A produção familiar vive, entretanto, uma crise sem precedentes no seu equilíbrio econômico e ecológico, pela pressão demográfica nas áreas de cultivo até nas chamadas áreas reformadas, pelo esgotamento da fertilidade natural dos solos, agravado pela diminuição drástica da biomassa necessária à queima e produção de cinzas, o seu único adubo, e aumento da penosidade do trabalho causado pela necessidade de maior número de capinas anuais pela queima insuficiente. 

É urgente a necessidade de adoção de uma nova matriz tecnológica que preserve os saberes e garanta a eliminação do fogo e da itinerância, sem comprometer a produção tradicional de alimentos, principalmente, mandioca, arroz, milho, feijão, melancia, abóbora, quiabo, vinagreira, maxixe e outros produtos típicos da alimentação cabocla.

Esse parece ser um dos programas que merece tornar-se âncora em torno do qual outros projetos gravitarão, como Assistência Técnica e Pesquisa. Não tem sentido investir atualmente em assistência técnica se não houver uma mudança na matriz tecnológica, até porque agricultura de corte e queima o agricultor tradicional sabe fazer melhor do que o técnico. Uma nova assistência técnica, compartilhada com os municípios, para uma nova agricultura!

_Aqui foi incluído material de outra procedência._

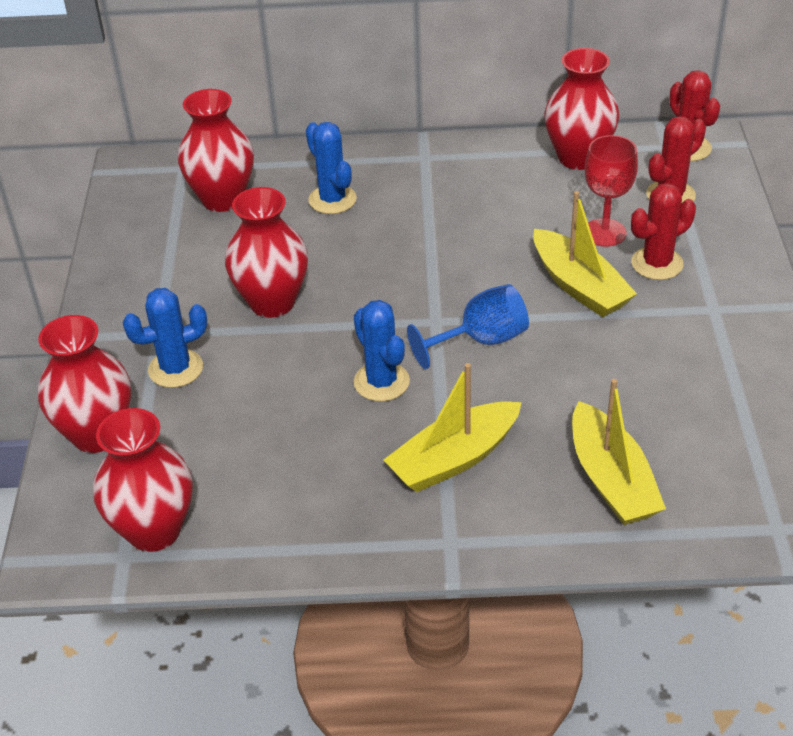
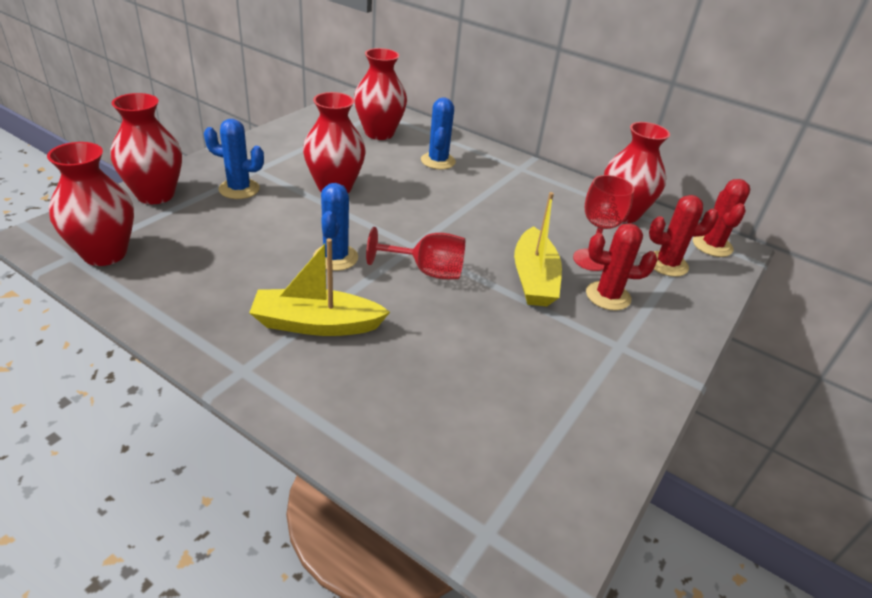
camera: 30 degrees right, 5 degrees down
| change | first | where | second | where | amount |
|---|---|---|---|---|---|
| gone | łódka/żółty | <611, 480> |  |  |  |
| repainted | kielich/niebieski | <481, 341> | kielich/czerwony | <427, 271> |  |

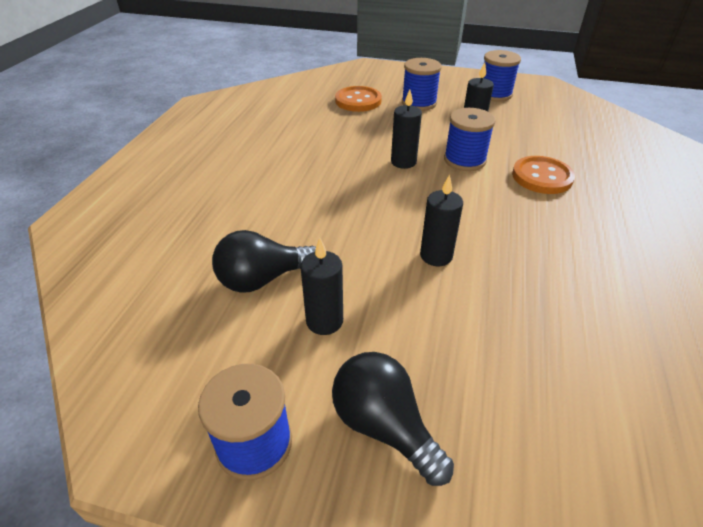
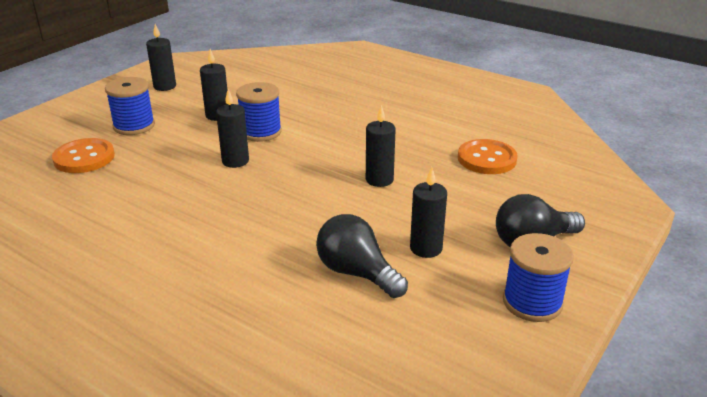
camera: 70 degrees left, 10 degrees down
| change | first | where | second | where | amount |
|---|---|---|---|---|---|
| shifted | guzik/pomarańczowy | <542, 177> |  | <487, 159> |  |
| swapped | szpulka/niebieski | <494, 94> | świeca/czarny | <165, 86> |  |
| rotated | żarówka/czarny | <263, 279> |  | <357, 273> | 135 degrees clockwise |

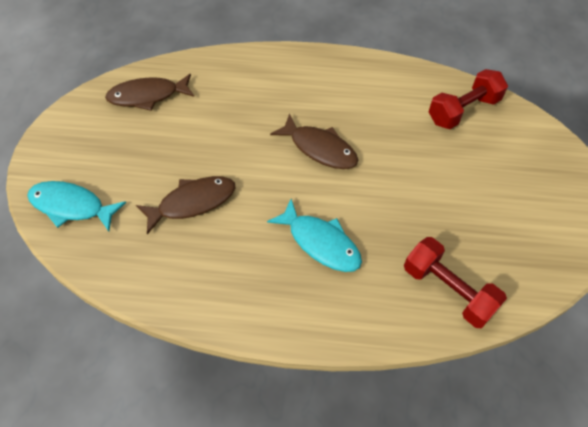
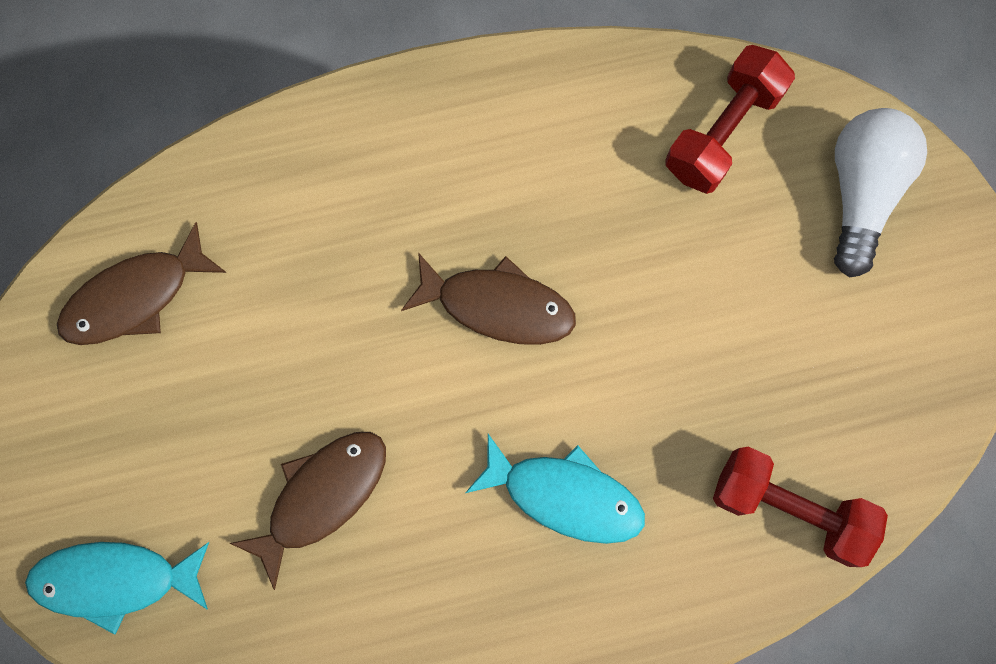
camera: 20 degrees left, 20 degrees up
| change | first | where | second | where | amount |
|---|---|---|---|---|---|
| new |  |  | żarówka/biały | <861, 192> |  |

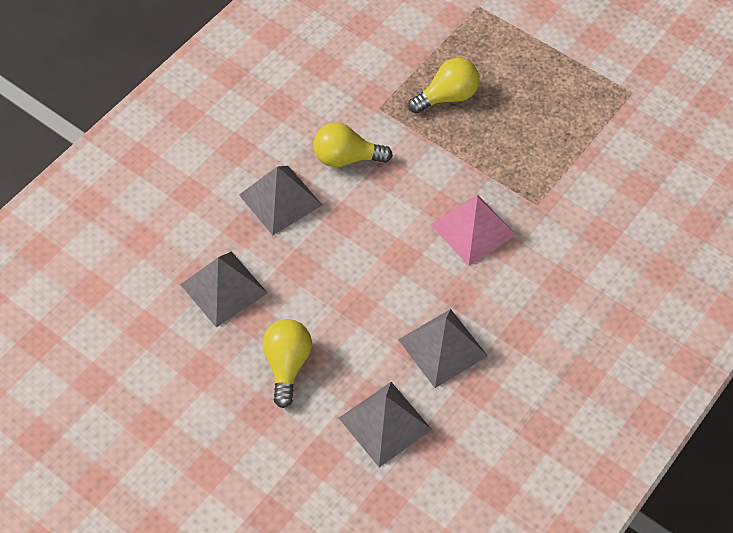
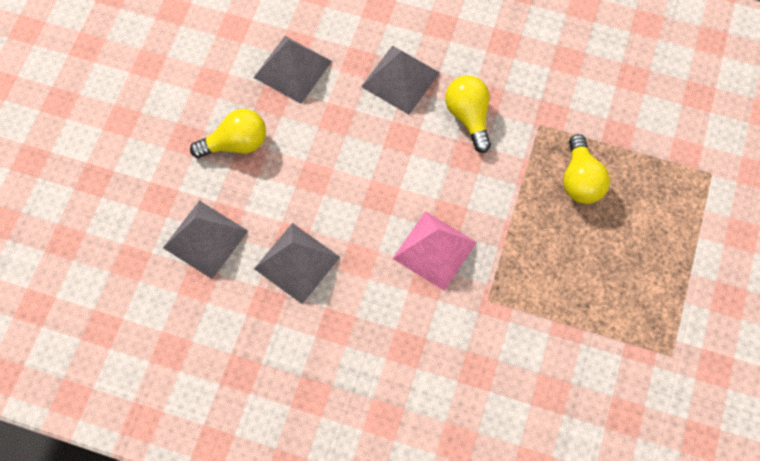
camera: 70 degrees right, 10 degrees up
| change | first | where | second | where | amount |
|---|---|---|---|---|---|
| rotated | żarówka/żółty | <447, 97> |  | <580, 180> | 45 degrees clockwise |

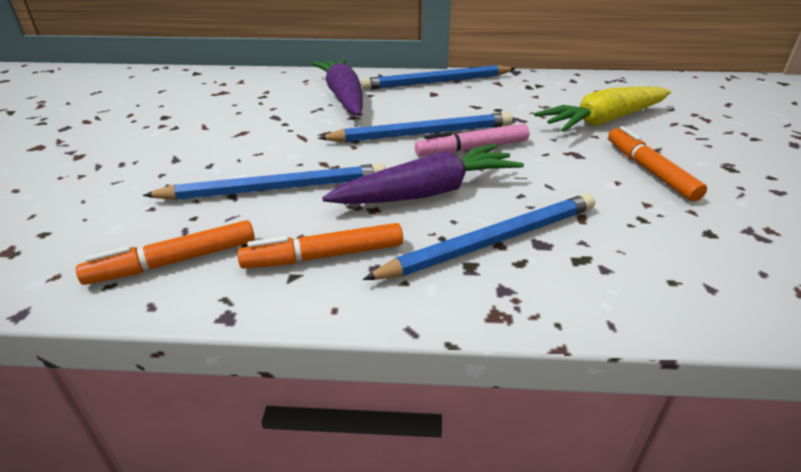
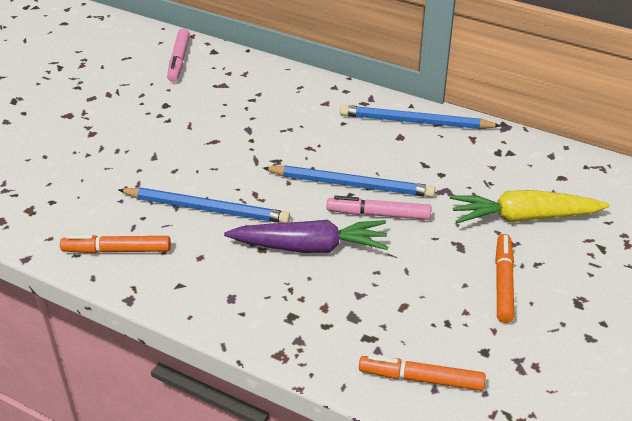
camera: 25 degrees right, 5 degrees up
| change | first | where | second | where | amount |
|---|---|---|---|---|---|
| gone | marchewka/fioletowy | <343, 97> |  |  |  |
| gone | ołówek/niebieski | <492, 241> |  |  |  |
| new |  |  | flamaster/różowy | <179, 60> |  |
| shifted | flamaster/pomarańczowy | <324, 256> |  | <421, 379> |  |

O Estado do Maranhão tem condições concretas de avançar na melhoria do IDH/Renda, desde que não encare a renda pela renda, mas a renda como fruto de um processo mais amplo que a dimensão econômica e que esteja umbilicalmente vinculado aos dois outros componentes do IDH/Total - o IDH/Educação e o IDH/Qualidade de Vida, este o Terceiro Trabalho de Hércules, que abordarei no próximo e último artigo da série.